[Saved data entries]
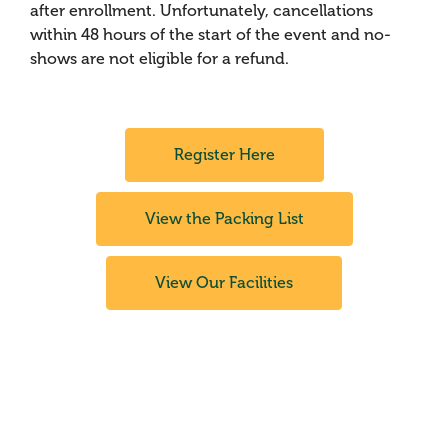
after enrollment. Unfortunately, cancellations
within 48 hours of the start of the event and no-
shows are not eligible for a refund.
Register Here
View the Packing List
View Our Facilities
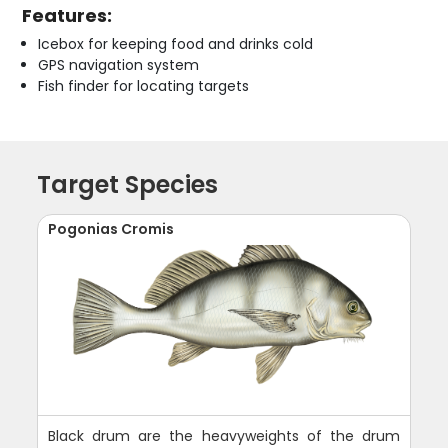
Features:
Icebox for keeping food and drinks cold
GPS navigation system
Fish finder for locating targets
Target Species
Pogonias Cromis
Black drum are the heavyweights of the drum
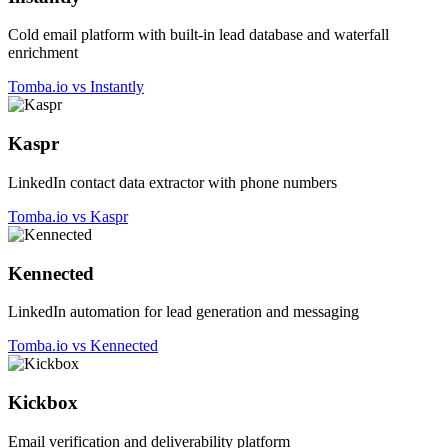
Cold email platform with built-in lead database and waterfall
enrichment
Tomba.io vs Instantly
Kaspr
LinkedIn contact data extractor with phone numbers
Tomba.io vs Kaspr
Kennected
LinkedIn automation for lead generation and messaging
Tomba.io vs Kennected
Kickbox
Email verification and deliverability platform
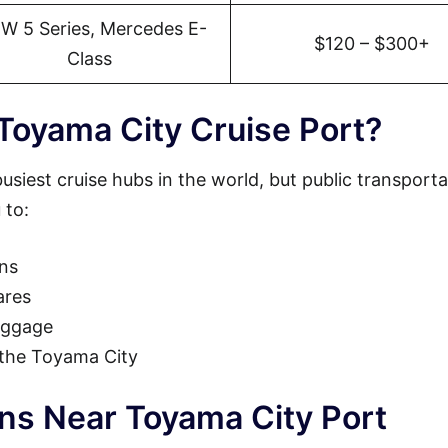
W 5 Series, Mercedes E-
$120 – $300+
Class
Toyama City Cruise Port?
usiest cruise hubs in the world, but public transporta
 to:
ons
ares
luggage
o the Toyama City
ons Near Toyama City Port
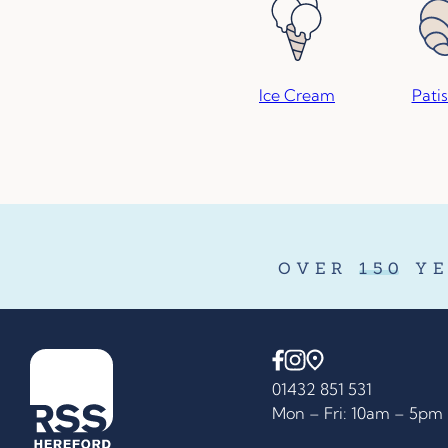
Ice Cream
Patis
OVER
150
YE
01432 851 531
Mon – Fri: 10am – 5pm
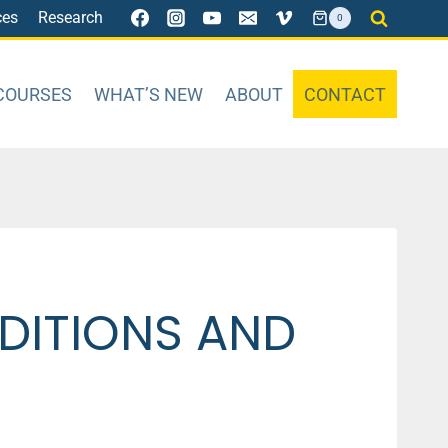
ces
Research
0
COURSES
WHAT’S NEW
ABOUT
CONTACT
DITIONS AND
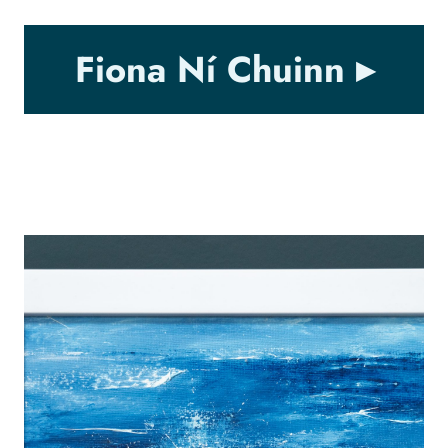
Fiona Ní Chuinn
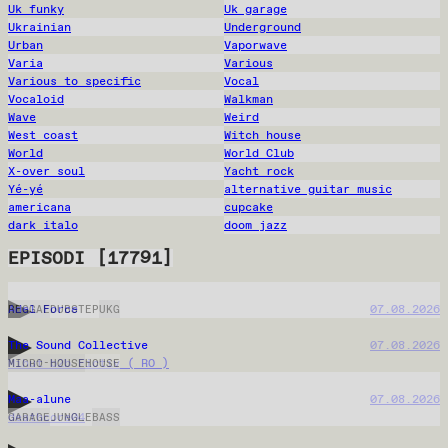
Uk funky
Uk garage
Ukrainian
Underground
Urban
Vaporwave
Varia
Various
Various to specific
Vocal
Vocaloid
Walkman
Wave
Weird
West coast
Witch house
World
World Club
X-over soul
Yacht rock
Yé-yé
alternative guitar music
americana
cupcake
dark italo
doom jazz
EPISODI
[
17791
]
Adel Force
07.08.2026
REGGAE
DUBSTEP
UKG
The Sound Collective
07.08.2026
Mihut b2b Fictiv ( RO )
MICRO-HOUSE
HOUSE
Maa-alune
07.08.2026
deathcore04
GARAGE
JUNGLE
BASS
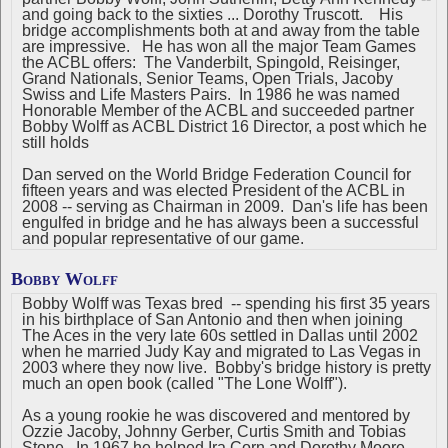
and going back to the sixties ... Dorothy Truscott. His
bridge accomplishments both at and away from the table
are impressive. He has won all the major Team Games
the ACBL offers: The Vanderbilt, Spingold, Reisinger,
Grand Nationals, Senior Teams, Open Trials, Jacoby
Swiss and Life Masters Pairs. In 1986 he was named
Honorable Member of the ACBL and succeeded partner
Bobby Wolff as ACBL District 16 Director, a post which he
still holds
Dan served on the World Bridge Federation Council for
fifteen years and was elected President of the ACBL in
2008 -- serving as Chairman in 2009. Dan's life has been
engulfed in bridge and he has always been a successful
and popular representative of our game.
Bobby Wolff
Bobby Wolff was Texas bred -- spending his first 35 years
in his birthplace of San Antonio and then when joining
The Aces in the very late 60s settled in Dallas until 2002
when he married Judy Kay and migrated to Las Vegas in
2003 where they now live. Bobby's bridge history is pretty
much an open book (called "The Lone Wolff").
As a young rookie he was discovered and mentored by
Ozzie Jacoby, Johnny Gerber, Curtis Smith and Tobias
Stone. In 1967 he helped Ira Corn and Dorothy Moore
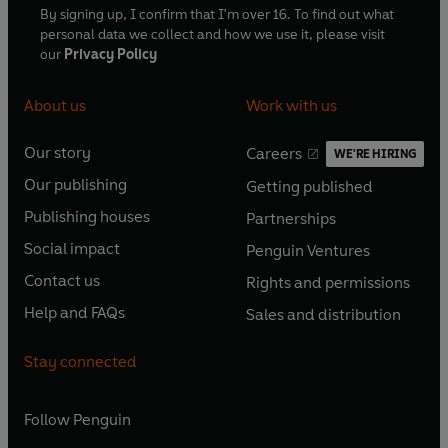
By signing up, I confirm that I'm over 16. To find out what
personal data we collect and how we use it, please visit
our
Privacy Policy
About us
Work with us
Our story
Careers
WE'RE HIRING
O
O
Our publishing
Getting published
p
p
O
O
e
e
Publishing houses
Partnerships
p
p
O
O
n
n
e
e
Social impact
Penguin Ventures
p
p
s
O
s
O
n
n
e
e
Contact us
Rights and permissions
i
p
i
p
s
O
s
O
n
n
n
e
n
e
Help and FAQs
Sales and distribution
i
p
i
p
s
O
s
O
a
n
a
n
n
e
n
e
i
p
i
p
n
s
n
s
Stay connected
a
n
a
n
n
e
n
e
e
i
e
i
n
s
n
s
a
n
a
n
w
n
w
n
e
i
e
i
n
s
Follow
Penguin
n
s
t
a
t
a
w
n
w
n
e
i
e
i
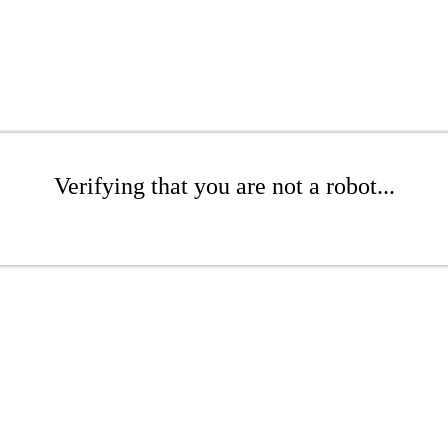
Verifying that you are not a robot...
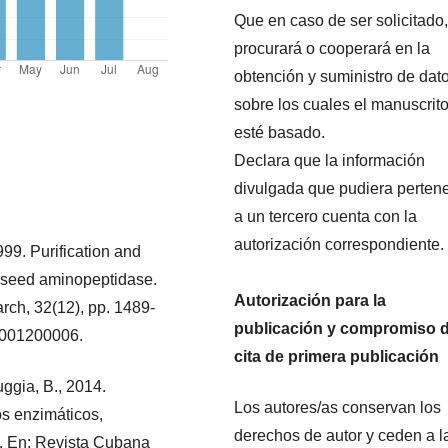
Que en caso de ser solicitado,
procurará o cooperará en la
obtención y suministro de dat
sobre los cuales el manuscrit
esté basado.
Declara que la información
divulgada que pudiera perten
a un tercero cuenta con la
autorización correspondiente.
1999. Purification and
s seed aminopeptidase.
Autorización para la
rch, 32(12), pp. 1489-
publicación y compromiso 
99001200006.
cita de primera publicación
uggia, B., 2014.
Los autores/as conservan los
dos enzimáticos,
derechos de autor y ceden a l
]. En: Revista Cubana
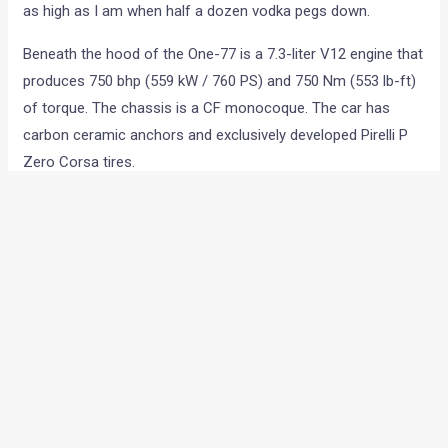
as high as I am when half a dozen vodka pegs down.
Beneath the hood of the One-77 is a 7.3-liter V12 engine that
produces 750 bhp (559 kW / 760 PS) and 750 Nm (553 lb-ft)
of torque. The chassis is a CF monocoque. The car has
carbon ceramic anchors and exclusively developed Pirelli P
Zero Corsa tires.
•
•
SPIED: HYUNDAI I20 FACELIFT (A...
HOME
NEWS
SPIED: Hyundai i20 facelift
(again!!)
News
/ By
Yatharth Singh Chauhan
/
February 13, 2012
/
1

▶ [What to do]:
Gather every line from the saved data entries above that contains the word "when".

▶ [Answer space]:
in his birthplace of San Antonio and then when joining
when he married Judy Kay and migrated to Las Vegas in
as high as I am when half a dozen vodka pegs down.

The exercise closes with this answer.